= What the task requires =
Word for word, restate every line from the one with "types of frames" through the end of the records below, both included, and add nothing.

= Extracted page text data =
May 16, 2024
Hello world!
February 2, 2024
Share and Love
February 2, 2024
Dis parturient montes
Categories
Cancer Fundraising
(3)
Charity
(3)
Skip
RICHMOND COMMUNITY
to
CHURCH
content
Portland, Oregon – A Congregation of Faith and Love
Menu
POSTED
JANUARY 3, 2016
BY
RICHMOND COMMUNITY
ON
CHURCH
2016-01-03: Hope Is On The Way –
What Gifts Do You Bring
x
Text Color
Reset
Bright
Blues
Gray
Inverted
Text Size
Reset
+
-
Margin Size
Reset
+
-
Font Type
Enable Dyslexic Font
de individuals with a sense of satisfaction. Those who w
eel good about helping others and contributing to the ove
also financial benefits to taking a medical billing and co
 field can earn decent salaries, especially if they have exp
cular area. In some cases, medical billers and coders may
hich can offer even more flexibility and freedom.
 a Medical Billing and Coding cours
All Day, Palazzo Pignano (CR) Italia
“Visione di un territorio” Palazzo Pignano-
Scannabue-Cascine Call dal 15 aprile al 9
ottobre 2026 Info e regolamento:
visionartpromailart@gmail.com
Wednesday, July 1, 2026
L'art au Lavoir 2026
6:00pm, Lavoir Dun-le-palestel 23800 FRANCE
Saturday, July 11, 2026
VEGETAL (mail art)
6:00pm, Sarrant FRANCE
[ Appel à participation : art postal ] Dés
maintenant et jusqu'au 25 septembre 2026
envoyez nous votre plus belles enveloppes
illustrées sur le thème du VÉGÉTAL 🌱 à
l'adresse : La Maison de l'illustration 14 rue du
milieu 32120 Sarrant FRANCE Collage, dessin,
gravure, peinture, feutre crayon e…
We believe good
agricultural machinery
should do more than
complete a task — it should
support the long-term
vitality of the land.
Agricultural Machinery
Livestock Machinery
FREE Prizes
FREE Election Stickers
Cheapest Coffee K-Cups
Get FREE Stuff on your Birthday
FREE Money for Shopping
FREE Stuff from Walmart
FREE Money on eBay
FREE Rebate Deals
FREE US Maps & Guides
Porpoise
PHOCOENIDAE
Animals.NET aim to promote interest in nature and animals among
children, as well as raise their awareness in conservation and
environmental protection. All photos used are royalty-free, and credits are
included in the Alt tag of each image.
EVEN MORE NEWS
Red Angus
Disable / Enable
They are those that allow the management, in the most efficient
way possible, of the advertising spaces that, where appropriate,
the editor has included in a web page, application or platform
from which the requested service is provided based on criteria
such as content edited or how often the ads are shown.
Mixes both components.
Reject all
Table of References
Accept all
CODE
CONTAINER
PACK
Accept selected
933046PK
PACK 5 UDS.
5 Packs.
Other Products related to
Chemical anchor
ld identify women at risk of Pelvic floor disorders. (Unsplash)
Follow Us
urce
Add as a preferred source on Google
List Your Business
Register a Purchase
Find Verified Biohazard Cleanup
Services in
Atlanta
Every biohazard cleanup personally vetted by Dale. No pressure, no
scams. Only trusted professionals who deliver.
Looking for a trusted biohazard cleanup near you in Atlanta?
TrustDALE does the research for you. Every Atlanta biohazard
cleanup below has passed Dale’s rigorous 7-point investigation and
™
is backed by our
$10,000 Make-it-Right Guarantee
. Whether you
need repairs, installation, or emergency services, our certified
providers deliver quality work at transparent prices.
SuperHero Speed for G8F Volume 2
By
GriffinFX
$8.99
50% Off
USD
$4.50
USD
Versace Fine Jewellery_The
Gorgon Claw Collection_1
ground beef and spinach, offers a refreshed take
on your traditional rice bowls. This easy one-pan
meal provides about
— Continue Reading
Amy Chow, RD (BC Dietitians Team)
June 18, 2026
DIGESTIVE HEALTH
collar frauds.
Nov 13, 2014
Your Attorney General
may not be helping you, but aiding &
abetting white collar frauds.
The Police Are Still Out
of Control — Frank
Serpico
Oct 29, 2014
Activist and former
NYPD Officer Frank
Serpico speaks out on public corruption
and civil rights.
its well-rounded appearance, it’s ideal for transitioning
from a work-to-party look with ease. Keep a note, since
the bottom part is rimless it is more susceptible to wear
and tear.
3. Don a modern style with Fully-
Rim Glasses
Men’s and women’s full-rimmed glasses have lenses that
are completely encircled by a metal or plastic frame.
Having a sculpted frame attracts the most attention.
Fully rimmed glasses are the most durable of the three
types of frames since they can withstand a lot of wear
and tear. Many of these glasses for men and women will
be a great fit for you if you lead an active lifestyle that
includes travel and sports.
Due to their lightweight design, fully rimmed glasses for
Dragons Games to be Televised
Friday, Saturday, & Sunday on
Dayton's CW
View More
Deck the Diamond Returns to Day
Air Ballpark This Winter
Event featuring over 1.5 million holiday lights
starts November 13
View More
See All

= Written answer =
types of frames since they can withstand a lot of wear
and tear. Many of these glasses for men and women will
be a great fit for you if you lead an active lifestyle that
includes travel and sports.
Due to their lightweight design, fully rimmed glasses for
Dragons Games to be Televised
Friday, Saturday, & Sunday on
Dayton's CW
View More
Deck the Diamond Returns to Day
Air Ballpark This Winter
Event featuring over 1.5 million holiday lights
starts November 13
View More
See All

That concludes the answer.